##### Exercise material

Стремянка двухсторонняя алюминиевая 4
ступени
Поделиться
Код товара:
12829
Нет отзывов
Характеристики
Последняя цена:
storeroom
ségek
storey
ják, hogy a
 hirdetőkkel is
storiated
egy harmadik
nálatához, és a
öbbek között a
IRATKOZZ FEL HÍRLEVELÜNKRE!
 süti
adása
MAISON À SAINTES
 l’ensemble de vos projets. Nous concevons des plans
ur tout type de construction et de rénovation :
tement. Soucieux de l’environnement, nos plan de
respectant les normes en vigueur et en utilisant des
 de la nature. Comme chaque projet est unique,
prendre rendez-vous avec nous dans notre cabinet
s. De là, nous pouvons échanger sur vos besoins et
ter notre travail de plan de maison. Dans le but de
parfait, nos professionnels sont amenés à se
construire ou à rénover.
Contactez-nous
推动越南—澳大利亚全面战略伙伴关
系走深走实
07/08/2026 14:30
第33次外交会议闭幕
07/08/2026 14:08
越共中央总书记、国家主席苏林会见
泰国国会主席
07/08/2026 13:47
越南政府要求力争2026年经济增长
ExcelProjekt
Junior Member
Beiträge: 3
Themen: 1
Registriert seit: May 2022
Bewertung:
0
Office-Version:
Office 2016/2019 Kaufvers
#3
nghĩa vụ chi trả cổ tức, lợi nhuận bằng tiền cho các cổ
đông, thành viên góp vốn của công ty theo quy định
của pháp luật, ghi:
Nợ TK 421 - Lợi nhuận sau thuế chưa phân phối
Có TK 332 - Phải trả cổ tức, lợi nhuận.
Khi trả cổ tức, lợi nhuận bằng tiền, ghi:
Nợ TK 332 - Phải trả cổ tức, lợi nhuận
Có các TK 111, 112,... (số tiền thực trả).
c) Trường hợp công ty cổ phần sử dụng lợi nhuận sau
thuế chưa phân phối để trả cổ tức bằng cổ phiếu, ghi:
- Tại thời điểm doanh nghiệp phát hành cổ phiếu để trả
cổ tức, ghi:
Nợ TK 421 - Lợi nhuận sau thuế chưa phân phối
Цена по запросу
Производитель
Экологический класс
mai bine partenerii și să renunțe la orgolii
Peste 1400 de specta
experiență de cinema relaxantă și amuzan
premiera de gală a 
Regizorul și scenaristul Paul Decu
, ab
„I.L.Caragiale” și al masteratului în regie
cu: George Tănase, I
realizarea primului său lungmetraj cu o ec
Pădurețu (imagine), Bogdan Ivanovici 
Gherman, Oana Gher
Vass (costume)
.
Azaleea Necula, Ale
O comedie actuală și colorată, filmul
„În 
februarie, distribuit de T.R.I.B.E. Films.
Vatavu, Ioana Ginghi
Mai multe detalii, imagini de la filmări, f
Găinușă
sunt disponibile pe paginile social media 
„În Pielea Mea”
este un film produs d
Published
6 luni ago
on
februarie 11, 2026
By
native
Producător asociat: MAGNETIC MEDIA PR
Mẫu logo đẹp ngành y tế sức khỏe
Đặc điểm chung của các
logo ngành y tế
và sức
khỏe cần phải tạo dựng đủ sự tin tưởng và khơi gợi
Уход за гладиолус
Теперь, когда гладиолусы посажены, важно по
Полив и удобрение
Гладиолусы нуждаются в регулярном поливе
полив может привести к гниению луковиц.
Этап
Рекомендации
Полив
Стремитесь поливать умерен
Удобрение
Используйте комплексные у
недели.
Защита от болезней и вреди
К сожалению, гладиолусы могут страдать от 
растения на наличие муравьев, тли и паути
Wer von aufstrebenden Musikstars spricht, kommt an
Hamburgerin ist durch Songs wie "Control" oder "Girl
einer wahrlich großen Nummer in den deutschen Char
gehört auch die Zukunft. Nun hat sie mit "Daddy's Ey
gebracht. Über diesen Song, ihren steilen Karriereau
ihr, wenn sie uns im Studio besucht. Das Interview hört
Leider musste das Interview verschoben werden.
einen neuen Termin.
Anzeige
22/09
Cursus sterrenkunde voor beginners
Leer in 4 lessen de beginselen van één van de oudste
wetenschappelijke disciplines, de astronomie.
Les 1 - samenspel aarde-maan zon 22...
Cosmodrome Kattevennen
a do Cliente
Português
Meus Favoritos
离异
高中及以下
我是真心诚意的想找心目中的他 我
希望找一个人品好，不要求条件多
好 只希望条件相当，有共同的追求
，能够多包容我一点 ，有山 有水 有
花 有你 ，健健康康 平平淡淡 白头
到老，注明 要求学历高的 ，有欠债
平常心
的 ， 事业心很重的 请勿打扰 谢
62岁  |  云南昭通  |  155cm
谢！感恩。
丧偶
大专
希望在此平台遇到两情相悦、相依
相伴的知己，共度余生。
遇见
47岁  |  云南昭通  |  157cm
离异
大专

##########

Each record above, from first to last, should be written out again exactly.

Стремянка двухсторонняя алюминиевая 4
ступени
Поделиться
Код товара:
12829
Нет отзывов
Характеристики
Последняя цена:
storeroom
ségek
storey
ják, hogy a
 hirdetőkkel is
storiated
egy harmadik
nálatához, és a
öbbek között a
IRATKOZZ FEL HÍRLEVELÜNKRE!
 süti
adása
MAISON À SAINTES
 l’ensemble de vos projets. Nous concevons des plans
ur tout type de construction et de rénovation :
tement. Soucieux de l’environnement, nos plan de
respectant les normes en vigueur et en utilisant des
 de la nature. Comme chaque projet est unique,
prendre rendez-vous avec nous dans notre cabinet
s. De là, nous pouvons échanger sur vos besoins et
ter notre travail de plan de maison. Dans le but de
parfait, nos professionnels sont amenés à se
construire ou à rénover.
Contactez-nous
推动越南—澳大利亚全面战略伙伴关
系走深走实
07/08/2026 14:30
第33次外交会议闭幕
07/08/2026 14:08
越共中央总书记、国家主席苏林会见
泰国国会主席
07/08/2026 13:47
越南政府要求力争2026年经济增长
ExcelProjekt
Junior Member
Beiträge: 3
Themen: 1
Registriert seit: May 2022
Bewertung:
0
Office-Version:
Office 2016/2019 Kaufvers
#3
nghĩa vụ chi trả cổ tức, lợi nhuận bằng tiền cho các cổ
đông, thành viên góp vốn của công ty theo quy định
của pháp luật, ghi:
Nợ TK 421 - Lợi nhuận sau thuế chưa phân phối
Có TK 332 - Phải trả cổ tức, lợi nhuận.
Khi trả cổ tức, lợi nhuận bằng tiền, ghi:
Nợ TK 332 - Phải trả cổ tức, lợi nhuận
Có các TK 111, 112,... (số tiền thực trả).
c) Trường hợp công ty cổ phần sử dụng lợi nhuận sau
thuế chưa phân phối để trả cổ tức bằng cổ phiếu, ghi:
- Tại thời điểm doanh nghiệp phát hành cổ phiếu để trả
cổ tức, ghi:
Nợ TK 421 - Lợi nhuận sau thuế chưa phân phối
Цена по запросу
Производитель
Экологический класс
mai bine partenerii și să renunțe la orgolii
Peste 1400 de specta
experiență de cinema relaxantă și amuzan
premiera de gală a 
Regizorul și scenaristul Paul Decu
, ab
„I.L.Caragiale” și al masteratului în regie
cu: George Tănase, I
realizarea primului său lungmetraj cu o ec
Pădurețu (imagine), Bogdan Ivanovici 
Gherman, Oana Gher
Vass (costume)
.
Azaleea Necula, Ale
O comedie actuală și colorată, filmul
„În 
februarie, distribuit de T.R.I.B.E. Films.
Vatavu, Ioana Ginghi
Mai multe detalii, imagini de la filmări, f
Găinușă
sunt disponibile pe paginile social media 
„În Pielea Mea”
este un film produs d
Published
6 luni ago
on
februarie 11, 2026
By
native
Producător asociat: MAGNETIC MEDIA PR
Mẫu logo đẹp ngành y tế sức khỏe
Đặc điểm chung của các
logo ngành y tế
và sức
khỏe cần phải tạo dựng đủ sự tin tưởng và khơi gợi
Уход за гладиолус
Теперь, когда гладиолусы посажены, важно по
Полив и удобрение
Гладиолусы нуждаются в регулярном поливе
полив может привести к гниению луковиц.
Этап
Рекомендации
Полив
Стремитесь поливать умерен
Удобрение
Используйте комплексные у
недели.
Защита от болезней и вреди
К сожалению, гладиолусы могут страдать от 
растения на наличие муравьев, тли и паути
Wer von aufstrebenden Musikstars spricht, kommt an
Hamburgerin ist durch Songs wie "Control" oder "Girl
einer wahrlich großen Nummer in den deutschen Char
gehört auch die Zukunft. Nun hat sie mit "Daddy's Ey
gebracht. Über diesen Song, ihren steilen Karriereau
ihr, wenn sie uns im Studio besucht. Das Interview hört
Leider musste das Interview verschoben werden.
einen neuen Termin.
Anzeige
22/09
Cursus sterrenkunde voor beginners
Leer in 4 lessen de beginselen van één van de oudste
wetenschappelijke disciplines, de astronomie.
Les 1 - samenspel aarde-maan zon 22...
Cosmodrome Kattevennen
a do Cliente
Português
Meus Favoritos
离异
高中及以下
我是真心诚意的想找心目中的他 我
希望找一个人品好，不要求条件多
好 只希望条件相当，有共同的追求
，能够多包容我一点 ，有山 有水 有
花 有你 ，健健康康 平平淡淡 白头
到老，注明 要求学历高的 ，有欠债
平常心
的 ， 事业心很重的 请勿打扰 谢
62岁  |  云南昭通  |  155cm
谢！感恩。
丧偶
大专
希望在此平台遇到两情相悦、相依
相伴的知己，共度余生。
遇见
47岁  |  云南昭通  |  157cm
离异
大专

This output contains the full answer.